Yosemite Climbers Make History With Free Climb Summit of El Capitan

1-15-15 Yosemite
Tommy Caldwell and Kevin Jorgeson became the first to ever complete a free climb of Yosemite's Dawn Wall. Chris Burkard/Patagonia

Updated | Tommy Caldwell and Kevin Jorgeson have been on a daunting mission that began at the tail end of 2014. On December 27, after years of preparation, they set out to free climb the Dawn Wall route on El Capitan, a steep slab of exposed granite at Yosemite National Park in California.

On Wednesday afternoon at 3:30 p.m. local time, the pair made history when they became the first to complete a free climb—i.e. a climb without any assistance using only the hands and feet to move up, attached to a rope only in case of a fall—of what is considered one of the most difficult routes in the world.

“It’s an amazing feeling to accomplish something you have devoted your life to for years,” Jorgeson is quoted as saying in a press release from sponsor Adidas Outdoor. “Free climbing the Dawn Wall had been considered impossible. Tommy dreamed it could be done, and I could not be more honored to have been his partner on this journey.  I hope it might inspire others who may not have been familiar with rock climbing to experience it for themselves, and I’m looking forward to mapping out my next objective.”

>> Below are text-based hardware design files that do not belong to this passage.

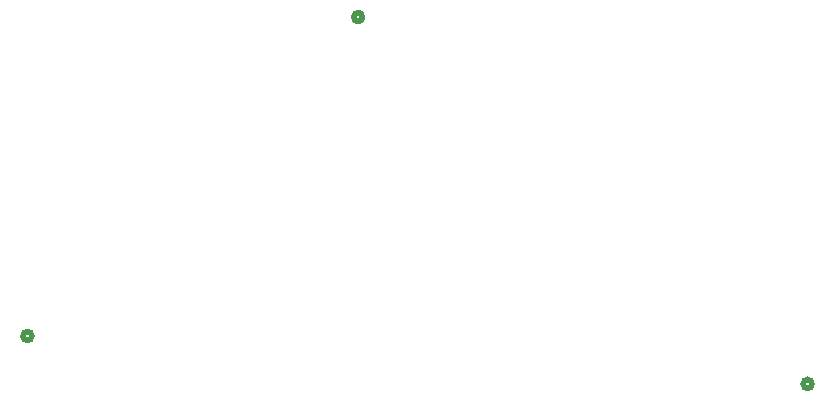
<source format=gbr>
%TF.GenerationSoftware,KiCad,Pcbnew,9.0.0*%
%TF.CreationDate,2025-04-18T20:07:31-05:00*%
%TF.ProjectId,RML,524d4c2e-6b69-4636-9164-5f7063625858,rev?*%
%TF.SameCoordinates,PX3473bc0PY2160ec0*%
%TF.FileFunction,Legend,Bot*%
%TF.FilePolarity,Positive*%
%FSLAX46Y46*%
G04 Gerber Fmt 4.6, Leading zero omitted, Abs format (unit mm)*
G04 Created by KiCad (PCBNEW 9.0.0) date 2025-04-18 20:07:31*
%MOMM*%
%LPD*%
G01*
G04 APERTURE LIST*
%ADD10C,0.508000*%
G04 APERTURE END LIST*
D10*
%TO.C,U101*%
X9523000Y-34000000D02*
G75*
G02*
X8761000Y-34000000I-381000J0D01*
G01*
X8761000Y-34000000D02*
G75*
G02*
X9523000Y-34000000I381000J0D01*
G01*
%TO.C,U106*%
X37523000Y-7000000D02*
G75*
G02*
X36761000Y-7000000I-381000J0D01*
G01*
X36761000Y-7000000D02*
G75*
G02*
X37523000Y-7000000I381000J0D01*
G01*
%TO.C,U105*%
X75581000Y-38058000D02*
G75*
G02*
X74819000Y-38058000I-381000J0D01*
G01*
X74819000Y-38058000D02*
G75*
G02*
X75581000Y-38058000I381000J0D01*
G01*
%TD*%
M02*

</source>
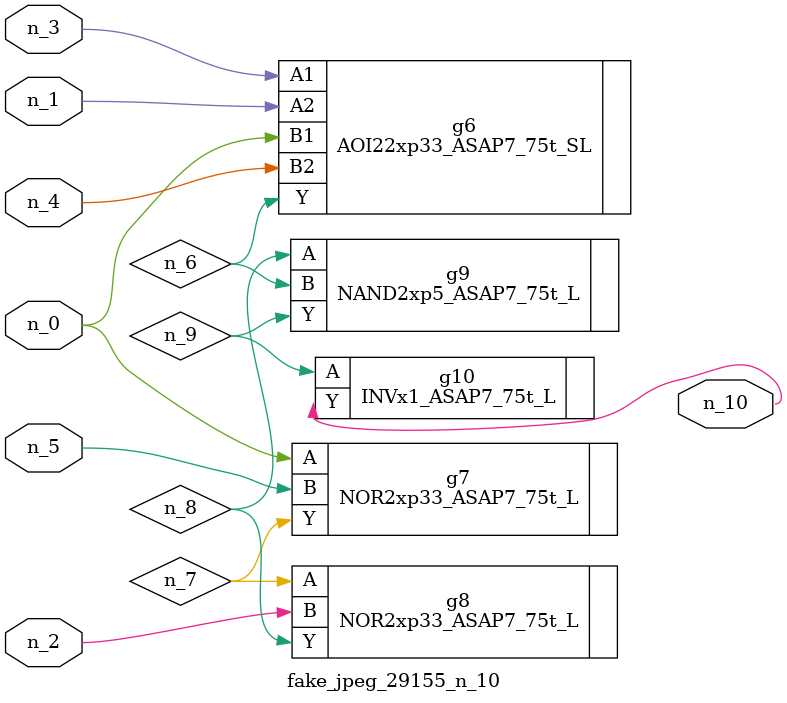
<source format=v>
module fake_jpeg_29155_n_10 (n_3, n_2, n_1, n_0, n_4, n_5, n_10);

input n_3;
input n_2;
input n_1;
input n_0;
input n_4;
input n_5;

output n_10;

wire n_8;
wire n_9;
wire n_6;
wire n_7;

AOI22xp33_ASAP7_75t_SL g6 ( 
.A1(n_3),
.A2(n_1),
.B1(n_0),
.B2(n_4),
.Y(n_6)
);

NOR2xp33_ASAP7_75t_L g7 ( 
.A(n_0),
.B(n_5),
.Y(n_7)
);

NOR2xp33_ASAP7_75t_L g8 ( 
.A(n_7),
.B(n_2),
.Y(n_8)
);

NAND2xp5_ASAP7_75t_L g9 ( 
.A(n_8),
.B(n_6),
.Y(n_9)
);

INVx1_ASAP7_75t_L g10 ( 
.A(n_9),
.Y(n_10)
);


endmodule
</source>
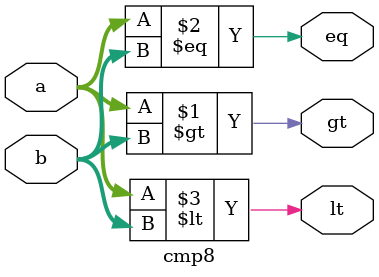
<source format=v>
module cmp8(
    input [7:0] a,
    input [7:0] b,
    output gt,
    output eq,
    output lt
);
    assign gt = (a > b);
    assign eq = (a == b);
    assign lt = (a < b);
endmodule

</source>
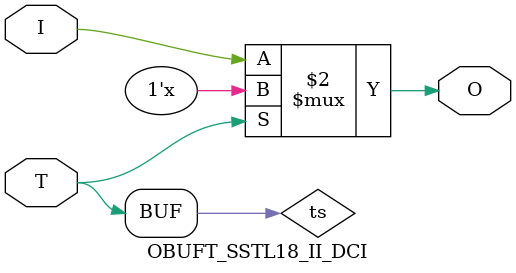
<source format=v>

/*

FUNCTION	: TRI-STATE OUTPUT BUFFER

*/

`celldefine
`timescale  100 ps / 10 ps

module OBUFT_SSTL18_II_DCI (O, I, T);

    output O;

    input  I, T;

    or O1 (ts, 1'b0, T);
    bufif0 T1 (O, I, ts);

endmodule

</source>
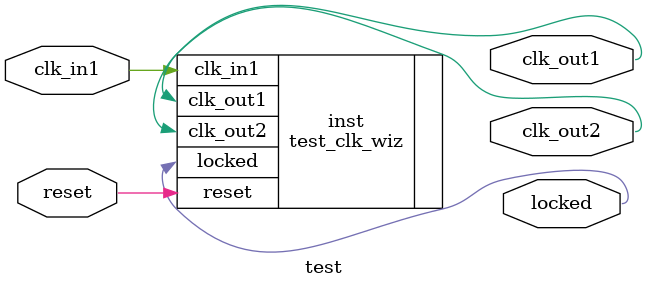
<source format=v>


`timescale 1ps/1ps

(* CORE_GENERATION_INFO = "test,clk_wiz_v6_0_3_0_0,{component_name=test,use_phase_alignment=true,use_min_o_jitter=false,use_max_i_jitter=false,use_dyn_phase_shift=false,use_inclk_switchover=false,use_dyn_reconfig=false,enable_axi=0,feedback_source=FDBK_AUTO,PRIMITIVE=MMCM,num_out_clk=2,clkin1_period=10.000,clkin2_period=10.000,use_power_down=false,use_reset=true,use_locked=true,use_inclk_stopped=false,feedback_type=SINGLE,CLOCK_MGR_TYPE=NA,manual_override=false}" *)

module test 
 (
  // Clock out ports
  output        clk_out1,
  output        clk_out2,
  // Status and control signals
  input         reset,
  output        locked,
 // Clock in ports
  input         clk_in1
 );

  test_clk_wiz inst
  (
  // Clock out ports  
  .clk_out1(clk_out1),
  .clk_out2(clk_out2),
  // Status and control signals               
  .reset(reset), 
  .locked(locked),
 // Clock in ports
  .clk_in1(clk_in1)
  );

endmodule

</source>
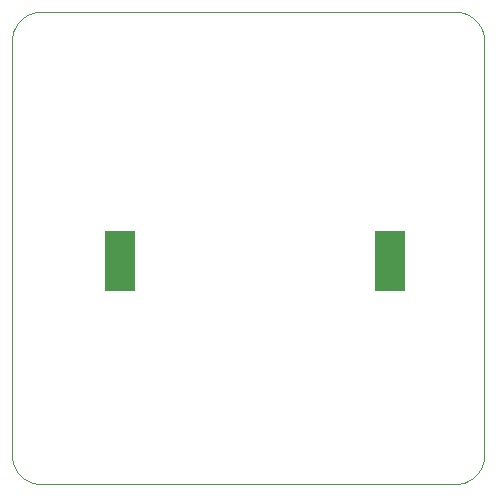
<source format=gbp>
G75*
%MOIN*%
%OFA0B0*%
%FSLAX25Y25*%
%IPPOS*%
%LPD*%
%AMOC8*
5,1,8,0,0,1.08239X$1,22.5*
%
%ADD10C,0.00000*%
%ADD11R,0.10000X0.20000*%
D10*
X0010843Y0001300D02*
X0148638Y0001300D01*
X0148876Y0001303D01*
X0149114Y0001311D01*
X0149351Y0001326D01*
X0149588Y0001346D01*
X0149824Y0001372D01*
X0150060Y0001403D01*
X0150295Y0001440D01*
X0150529Y0001483D01*
X0150762Y0001532D01*
X0150994Y0001586D01*
X0151224Y0001646D01*
X0151453Y0001711D01*
X0151680Y0001782D01*
X0151905Y0001858D01*
X0152128Y0001940D01*
X0152350Y0002027D01*
X0152569Y0002119D01*
X0152786Y0002217D01*
X0153000Y0002319D01*
X0153212Y0002427D01*
X0153422Y0002541D01*
X0153628Y0002659D01*
X0153832Y0002782D01*
X0154032Y0002910D01*
X0154229Y0003042D01*
X0154424Y0003180D01*
X0154614Y0003322D01*
X0154802Y0003469D01*
X0154985Y0003620D01*
X0155165Y0003775D01*
X0155341Y0003935D01*
X0155513Y0004099D01*
X0155682Y0004268D01*
X0155846Y0004440D01*
X0156006Y0004616D01*
X0156161Y0004796D01*
X0156312Y0004979D01*
X0156459Y0005167D01*
X0156601Y0005357D01*
X0156739Y0005552D01*
X0156871Y0005749D01*
X0156999Y0005949D01*
X0157122Y0006153D01*
X0157240Y0006359D01*
X0157354Y0006569D01*
X0157462Y0006781D01*
X0157564Y0006995D01*
X0157662Y0007212D01*
X0157754Y0007431D01*
X0157841Y0007653D01*
X0157923Y0007876D01*
X0157999Y0008101D01*
X0158070Y0008328D01*
X0158135Y0008557D01*
X0158195Y0008787D01*
X0158249Y0009019D01*
X0158298Y0009252D01*
X0158341Y0009486D01*
X0158378Y0009721D01*
X0158409Y0009957D01*
X0158435Y0010193D01*
X0158455Y0010430D01*
X0158470Y0010667D01*
X0158478Y0010905D01*
X0158481Y0011143D01*
X0158480Y0011143D02*
X0158480Y0148938D01*
X0158481Y0148938D02*
X0158478Y0149176D01*
X0158470Y0149414D01*
X0158455Y0149651D01*
X0158435Y0149888D01*
X0158409Y0150124D01*
X0158378Y0150360D01*
X0158341Y0150595D01*
X0158298Y0150829D01*
X0158249Y0151062D01*
X0158195Y0151294D01*
X0158135Y0151524D01*
X0158070Y0151753D01*
X0157999Y0151980D01*
X0157923Y0152205D01*
X0157841Y0152428D01*
X0157754Y0152650D01*
X0157662Y0152869D01*
X0157564Y0153086D01*
X0157462Y0153300D01*
X0157354Y0153512D01*
X0157240Y0153722D01*
X0157122Y0153928D01*
X0156999Y0154132D01*
X0156871Y0154332D01*
X0156739Y0154529D01*
X0156601Y0154724D01*
X0156459Y0154914D01*
X0156312Y0155102D01*
X0156161Y0155285D01*
X0156006Y0155465D01*
X0155846Y0155641D01*
X0155682Y0155813D01*
X0155513Y0155982D01*
X0155341Y0156146D01*
X0155165Y0156306D01*
X0154985Y0156461D01*
X0154802Y0156612D01*
X0154614Y0156759D01*
X0154424Y0156901D01*
X0154229Y0157039D01*
X0154032Y0157171D01*
X0153832Y0157299D01*
X0153628Y0157422D01*
X0153422Y0157540D01*
X0153212Y0157654D01*
X0153000Y0157762D01*
X0152786Y0157864D01*
X0152569Y0157962D01*
X0152350Y0158054D01*
X0152128Y0158141D01*
X0151905Y0158223D01*
X0151680Y0158299D01*
X0151453Y0158370D01*
X0151224Y0158435D01*
X0150994Y0158495D01*
X0150762Y0158549D01*
X0150529Y0158598D01*
X0150295Y0158641D01*
X0150060Y0158678D01*
X0149824Y0158709D01*
X0149588Y0158735D01*
X0149351Y0158755D01*
X0149114Y0158770D01*
X0148876Y0158778D01*
X0148638Y0158781D01*
X0148638Y0158780D02*
X0010843Y0158780D01*
X0010843Y0158781D02*
X0010605Y0158778D01*
X0010367Y0158770D01*
X0010130Y0158755D01*
X0009893Y0158735D01*
X0009657Y0158709D01*
X0009421Y0158678D01*
X0009186Y0158641D01*
X0008952Y0158598D01*
X0008719Y0158549D01*
X0008487Y0158495D01*
X0008257Y0158435D01*
X0008028Y0158370D01*
X0007801Y0158299D01*
X0007576Y0158223D01*
X0007353Y0158141D01*
X0007131Y0158054D01*
X0006912Y0157962D01*
X0006695Y0157864D01*
X0006481Y0157762D01*
X0006269Y0157654D01*
X0006059Y0157540D01*
X0005853Y0157422D01*
X0005649Y0157299D01*
X0005449Y0157171D01*
X0005252Y0157039D01*
X0005057Y0156901D01*
X0004867Y0156759D01*
X0004679Y0156612D01*
X0004496Y0156461D01*
X0004316Y0156306D01*
X0004140Y0156146D01*
X0003968Y0155982D01*
X0003799Y0155813D01*
X0003635Y0155641D01*
X0003475Y0155465D01*
X0003320Y0155285D01*
X0003169Y0155102D01*
X0003022Y0154914D01*
X0002880Y0154724D01*
X0002742Y0154529D01*
X0002610Y0154332D01*
X0002482Y0154132D01*
X0002359Y0153928D01*
X0002241Y0153722D01*
X0002127Y0153512D01*
X0002019Y0153300D01*
X0001917Y0153086D01*
X0001819Y0152869D01*
X0001727Y0152650D01*
X0001640Y0152428D01*
X0001558Y0152205D01*
X0001482Y0151980D01*
X0001411Y0151753D01*
X0001346Y0151524D01*
X0001286Y0151294D01*
X0001232Y0151062D01*
X0001183Y0150829D01*
X0001140Y0150595D01*
X0001103Y0150360D01*
X0001072Y0150124D01*
X0001046Y0149888D01*
X0001026Y0149651D01*
X0001011Y0149414D01*
X0001003Y0149176D01*
X0001000Y0148938D01*
X0001000Y0011143D01*
X0001003Y0010905D01*
X0001011Y0010667D01*
X0001026Y0010430D01*
X0001046Y0010193D01*
X0001072Y0009957D01*
X0001103Y0009721D01*
X0001140Y0009486D01*
X0001183Y0009252D01*
X0001232Y0009019D01*
X0001286Y0008787D01*
X0001346Y0008557D01*
X0001411Y0008328D01*
X0001482Y0008101D01*
X0001558Y0007876D01*
X0001640Y0007653D01*
X0001727Y0007431D01*
X0001819Y0007212D01*
X0001917Y0006995D01*
X0002019Y0006781D01*
X0002127Y0006569D01*
X0002241Y0006359D01*
X0002359Y0006153D01*
X0002482Y0005949D01*
X0002610Y0005749D01*
X0002742Y0005552D01*
X0002880Y0005357D01*
X0003022Y0005167D01*
X0003169Y0004979D01*
X0003320Y0004796D01*
X0003475Y0004616D01*
X0003635Y0004440D01*
X0003799Y0004268D01*
X0003968Y0004099D01*
X0004140Y0003935D01*
X0004316Y0003775D01*
X0004496Y0003620D01*
X0004679Y0003469D01*
X0004867Y0003322D01*
X0005057Y0003180D01*
X0005252Y0003042D01*
X0005449Y0002910D01*
X0005649Y0002782D01*
X0005853Y0002659D01*
X0006059Y0002541D01*
X0006269Y0002427D01*
X0006481Y0002319D01*
X0006695Y0002217D01*
X0006912Y0002119D01*
X0007131Y0002027D01*
X0007353Y0001940D01*
X0007576Y0001858D01*
X0007801Y0001782D01*
X0008028Y0001711D01*
X0008257Y0001646D01*
X0008487Y0001586D01*
X0008719Y0001532D01*
X0008952Y0001483D01*
X0009186Y0001440D01*
X0009421Y0001403D01*
X0009657Y0001372D01*
X0009893Y0001346D01*
X0010130Y0001326D01*
X0010367Y0001311D01*
X0010605Y0001303D01*
X0010843Y0001300D01*
D11*
X0036946Y0075751D03*
X0126946Y0075751D03*
M02*

</source>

1-15-15 Yosemite 3 Tommy Caldwell and Kevin Jorgeson celebrating their ascent of the Dawn Wall, January 14, 2015. Ted Distel/Adidas Outdoor

1-15-15 Yosemite 2 Tommy Caldwell celebrating the first free ascent of the Dawn Wall. Chris Burkard/Patagonia

Throughout the 19-day expedition, Caldwell—a Patagonia climbing ambassador—and Jorgeson have been documenting their progress on social media, posting on Twitter, Facebook and Instagram and garnering a following of vicarious adventurers around the world. Caldwell’s wife has also been blogging from the ground, while other crews have been taking photos and videos, like a series made by Adidas Outdoor.

The 3,000-foot climb up the wall was broken into 31 segments or pitches, each one roughly equivalent to a rope-length of climbing and some more technically challenging than others. 

On Monday evening, Jorgeson successfully climbed pitch 20 on his third attempt and caught up with Caldwell.

“In another inspiring battle late into the night Kevin managed to send pitches 18, 19, and 20. Clouds swirled all around It was truly a surreal scene,” Caldwell wrote in an Instagram post Tuesday.

“Tomorrow we leave our bacecamp [sic] and blast towards the top. With some luck we will be standing on top in a couple days. I an [sic] excited to walk on flat ground again although I am sure I will truly miss this experience.”

In a Tuesday evening email update, a spokesman for the climbers said they were progressing steadily toward the top, and were expected to arrive sometime Wednesday afternoon.

John Branch, a sports reporter for The New York Times who has covered their journey, tweeted a striking photo from the top of El Capitan Wednesday morning local time as he waited for Caldwell and Jorgeson to arrive, and continued sharing updates throughout the day.